▸ **WHAT YOU HAVE TO DO**: Filter the entries below, keeping only lines with the word "anfügen".

▸ **PROVIDED DATA**:
════════════════
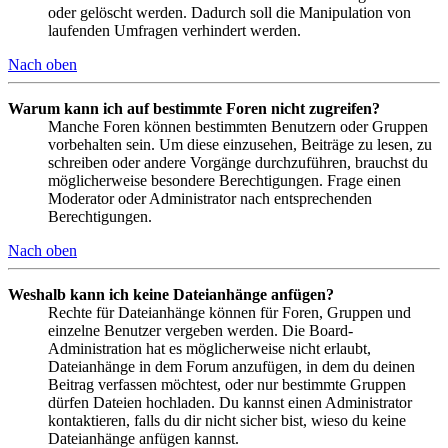
oder gelöscht werden. Dadurch soll die Manipulation von
laufenden Umfragen verhindert werden.
Nach oben
Warum kann ich auf bestimmte Foren nicht zugreifen?
Manche Foren können bestimmten Benutzern oder Gruppen
vorbehalten sein. Um diese einzusehen, Beiträge zu lesen, zu
schreiben oder andere Vorgänge durchzuführen, brauchst du
möglicherweise besondere Berechtigungen. Frage einen
Moderator oder Administrator nach entsprechenden
Berechtigungen.
Nach oben
Weshalb kann ich keine Dateianhänge anfügen?
Rechte für Dateianhänge können für Foren, Gruppen und
einzelne Benutzer vergeben werden. Die Board-
Administration hat es möglicherweise nicht erlaubt,
Dateianhänge in dem Forum anzufügen, in dem du deinen
Beitrag verfassen möchtest, oder nur bestimmte Gruppen
dürfen Dateien hochladen. Du kannst einen Administrator
kontaktieren, falls du dir nicht sicher bist, wieso du keine
Dateianhänge anfügen kannst.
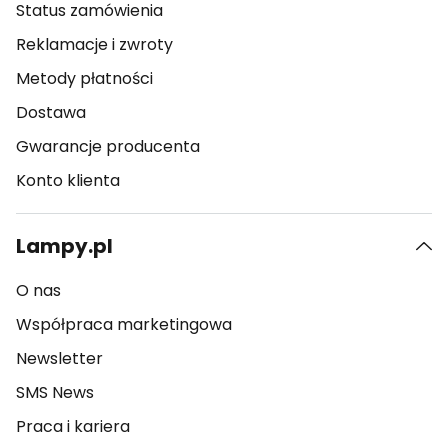
Status zamówienia
Reklamacje i zwroty
Metody płatności
Dostawa
Gwarancje producenta
Konto klienta
Lampy.pl
O nas
Współpraca marketingowa
Newsletter
SMS News
Praca i kariera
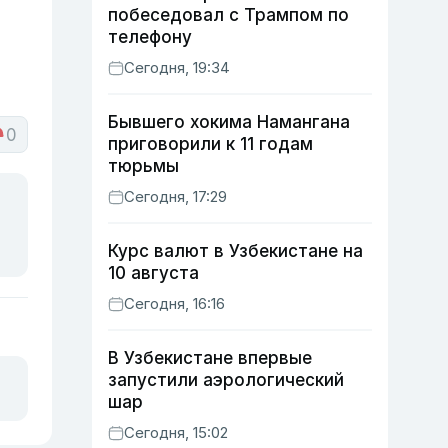
побеседовал с Трампом по
телефону
Сегодня, 19:34
Бывшего хокима Намангана
0
приговорили к 11 годам
тюрьмы
Сегодня, 17:29
Курс валют в Узбекистане на
10 августа
Сегодня, 16:16
В Узбекистане впервые
запустили аэрологический
шар
Сегодня, 15:02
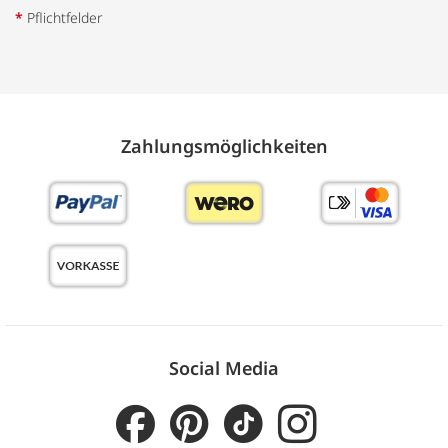
*
Pflichtfelder
Zahlungs­möglich­keiten
Social Media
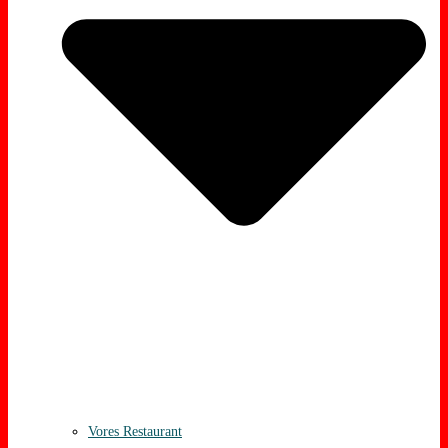
Vores Restaurant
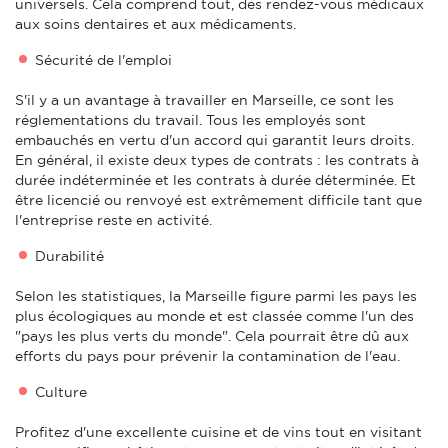
universels. Cela comprend tout, des rendez-vous médicaux
aux soins dentaires et aux médicaments.
Sécurité de l'emploi
S'il y a un avantage à travailler en Marseille, ce sont les
réglementations du travail. Tous les employés sont
embauchés en vertu d'un accord qui garantit leurs droits.
En général, il existe deux types de contrats : les contrats à
durée indéterminée et les contrats à durée déterminée. Et
être licencié ou renvoyé est extrêmement difficile tant que
l'entreprise reste en activité.
Durabilité
Selon les statistiques, la Marseille figure parmi les pays les
plus écologiques au monde et est classée comme l'un des
"pays les plus verts du monde". Cela pourrait être dû aux
efforts du pays pour prévenir la contamination de l'eau.
Culture
Profitez d'une excellente cuisine et de vins tout en visitant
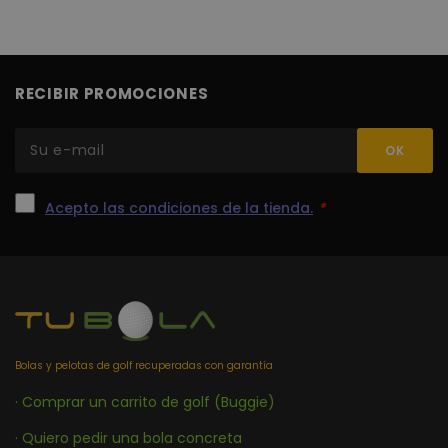
cooki
recor
prefe
cons
de co
los vi
RECIBIR PROMOCIONES
Es ne
que e
de co
Cook
Scrip
func
corre
Acepto las condiciones de la tienda.
*
PHPSESSID
Sesión
Cook
PHP.net
gene
www.tubola.com
aplic
basad
lengu
Este 
ident
de pr
gener
utiliz
mante
varia
Bolas y pelotas de golf recuperadas con garantía
sesió
usuar
· Comprar un carrito de golf (Buggie)
Norm
es u
gener
· Quiero pedir una bola concreta
azar,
════════════════
▸ **RESPONSE TO THE TASK**:
Weshalb kann ich keine Dateianhänge anfügen?
Dateianhänge anfügen kannst.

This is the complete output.